EXERCISE BRIEF:
Give the data again word for word; drop the pictures.

EXERCISE DATA Block Start

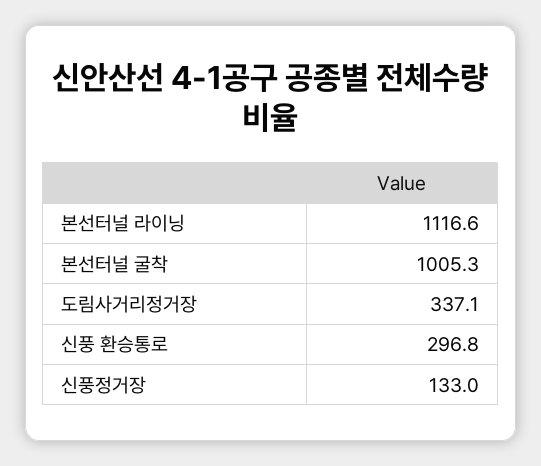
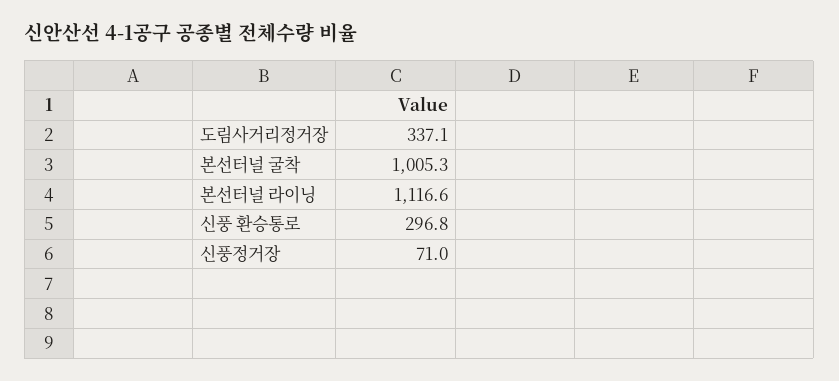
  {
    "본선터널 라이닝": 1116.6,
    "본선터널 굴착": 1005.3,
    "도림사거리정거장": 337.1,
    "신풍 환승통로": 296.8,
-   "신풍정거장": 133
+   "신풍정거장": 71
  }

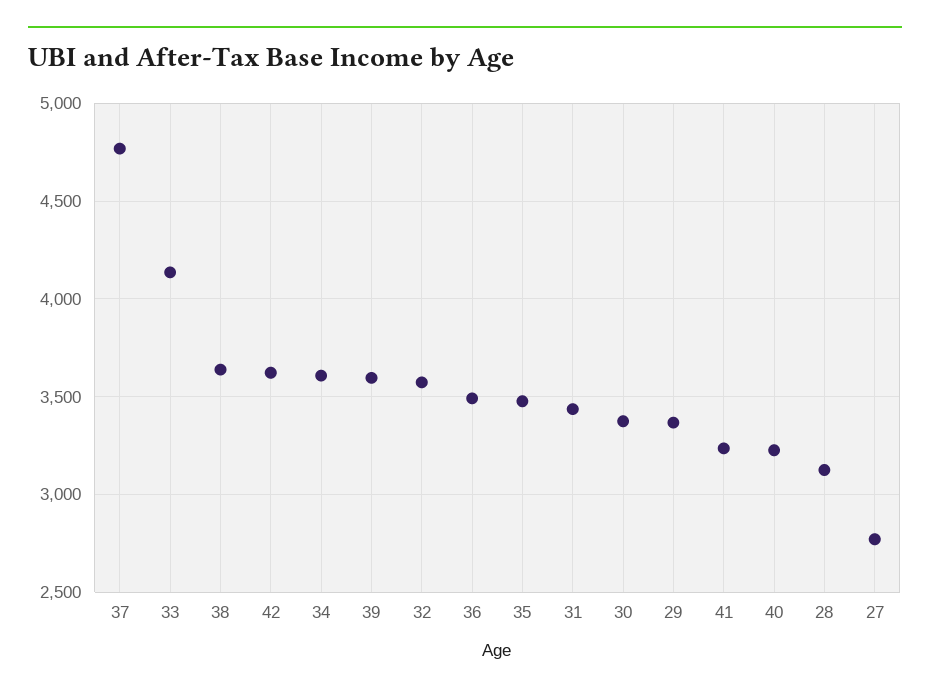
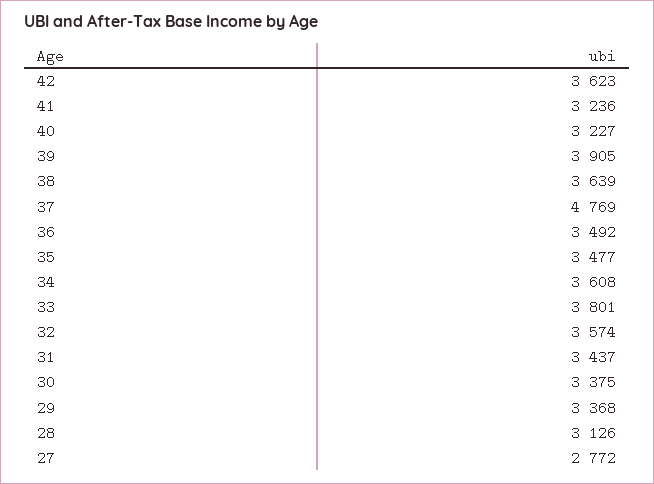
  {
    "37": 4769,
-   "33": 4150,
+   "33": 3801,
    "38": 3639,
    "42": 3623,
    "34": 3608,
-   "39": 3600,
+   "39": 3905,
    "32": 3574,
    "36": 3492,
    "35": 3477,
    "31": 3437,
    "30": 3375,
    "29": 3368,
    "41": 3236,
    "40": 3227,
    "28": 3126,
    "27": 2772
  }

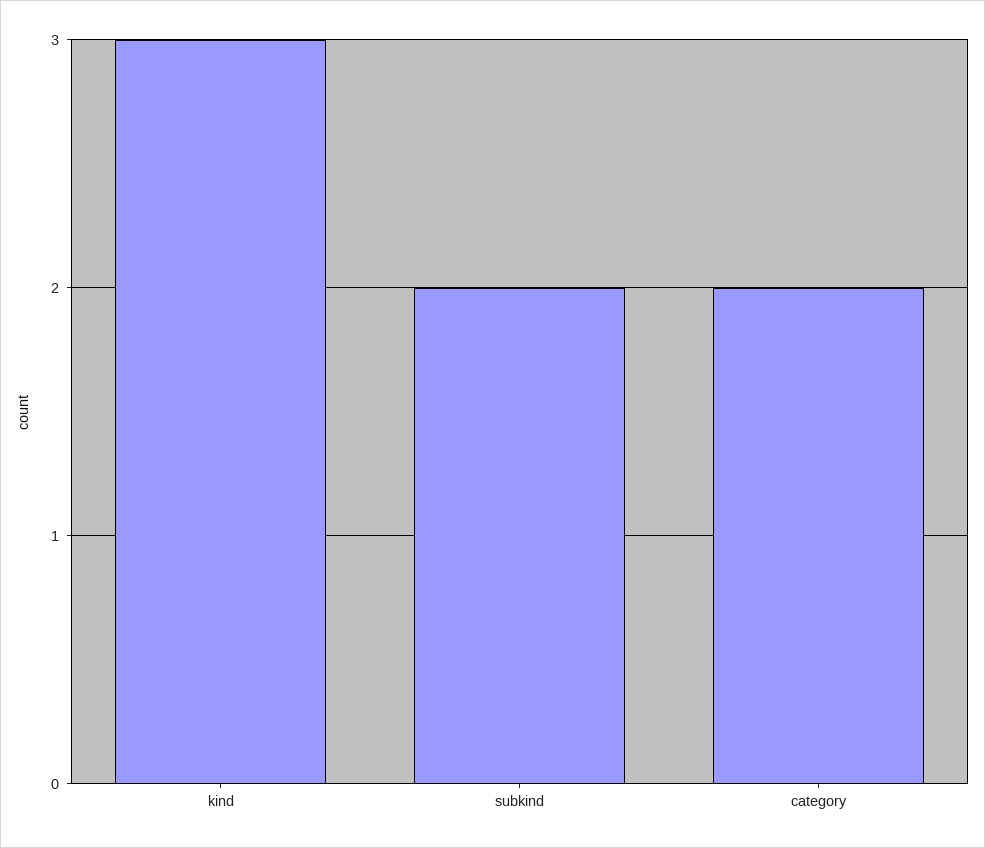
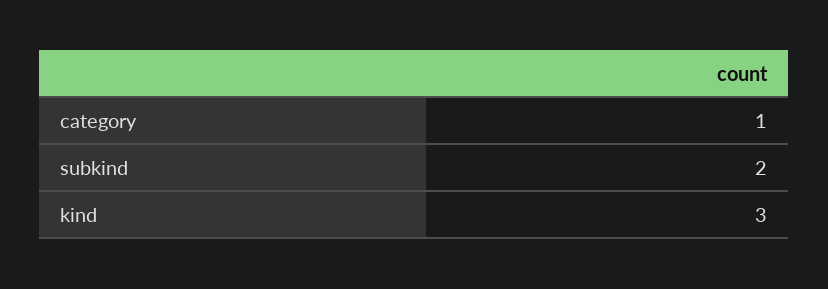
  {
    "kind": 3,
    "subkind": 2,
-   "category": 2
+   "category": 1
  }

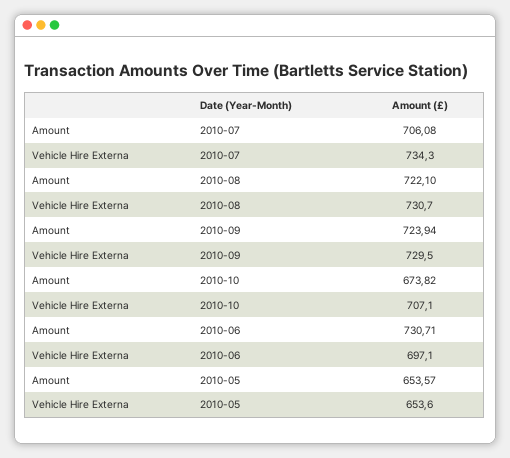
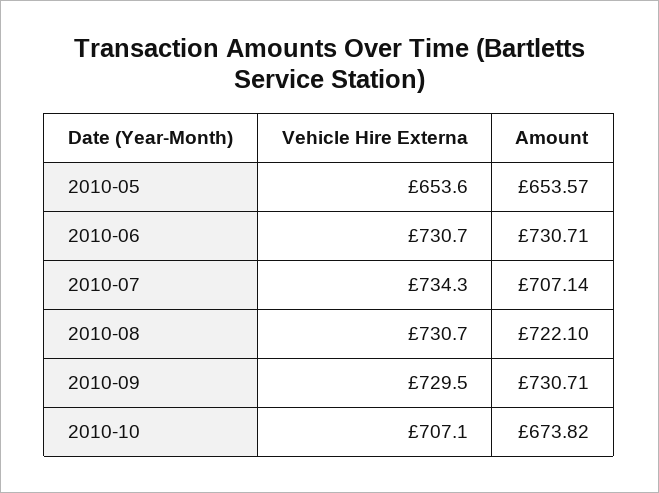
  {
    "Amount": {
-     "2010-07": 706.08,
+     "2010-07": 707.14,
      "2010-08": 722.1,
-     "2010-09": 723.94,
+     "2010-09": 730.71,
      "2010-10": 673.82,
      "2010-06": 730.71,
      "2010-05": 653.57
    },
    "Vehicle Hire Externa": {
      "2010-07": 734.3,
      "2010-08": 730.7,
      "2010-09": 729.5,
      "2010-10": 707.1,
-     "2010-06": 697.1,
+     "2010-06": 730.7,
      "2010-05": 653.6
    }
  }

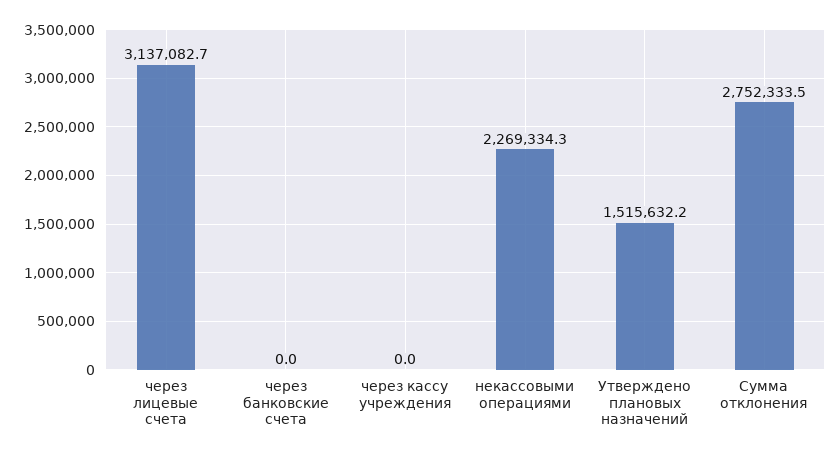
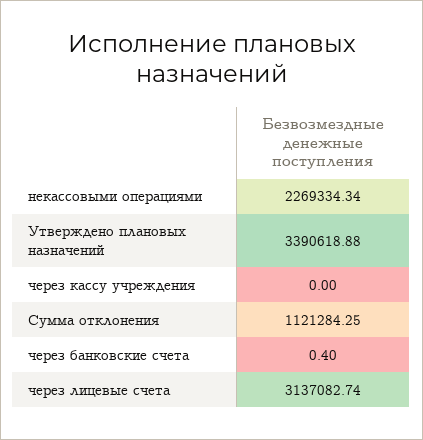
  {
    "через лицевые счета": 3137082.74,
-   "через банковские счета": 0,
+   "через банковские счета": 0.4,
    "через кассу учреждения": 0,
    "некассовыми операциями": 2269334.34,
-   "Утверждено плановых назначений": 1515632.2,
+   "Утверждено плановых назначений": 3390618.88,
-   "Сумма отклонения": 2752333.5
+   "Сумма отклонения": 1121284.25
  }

EXERCISE DATA Block End

RESPONSE BELOW:
  {
    "본선터널 라이닝": 1116.6,
    "본선터널 굴착": 1005.3,
    "도림사거리정거장": 337.1,
    "신풍 환승통로": 296.8,
-   "신풍정거장": 133
+   "신풍정거장": 71
  }

  {
    "37": 4769,
-   "33": 4150,
+   "33": 3801,
    "38": 3639,
    "42": 3623,
    "34": 3608,
-   "39": 3600,
+   "39": 3905,
    "32": 3574,
    "36": 3492,
    "35": 3477,
    "31": 3437,
    "30": 3375,
    "29": 3368,
    "41": 3236,
    "40": 3227,
    "28": 3126,
    "27": 2772
  }

  {
    "kind": 3,
    "subkind": 2,
-   "category": 2
+   "category": 1
  }

  {
    "Amount": {
-     "2010-07": 706.08,
+     "2010-07": 707.14,
      "2010-08": 722.1,
-     "2010-09": 723.94,
+     "2010-09": 730.71,
      "2010-10": 673.82,
      "2010-06": 730.71,
      "2010-05": 653.57
    },
    "Vehicle Hire Externa": {
      "2010-07": 734.3,
      "2010-08": 730.7,
      "2010-09": 729.5,
      "2010-10": 707.1,
-     "2010-06": 697.1,
+     "2010-06": 730.7,
      "2010-05": 653.6
    }
  }

  {
    "через лицевые счета": 3137082.74,
-   "через банковские счета": 0,
+   "через банковские счета": 0.4,
    "через кассу учреждения": 0,
    "некассовыми операциями": 2269334.34,
-   "Утверждено плановых назначений": 1515632.2,
+   "Утверждено плановых назначений": 3390618.88,
-   "Сумма отклонения": 2752333.5
+   "Сумма отклонения": 1121284.25
  }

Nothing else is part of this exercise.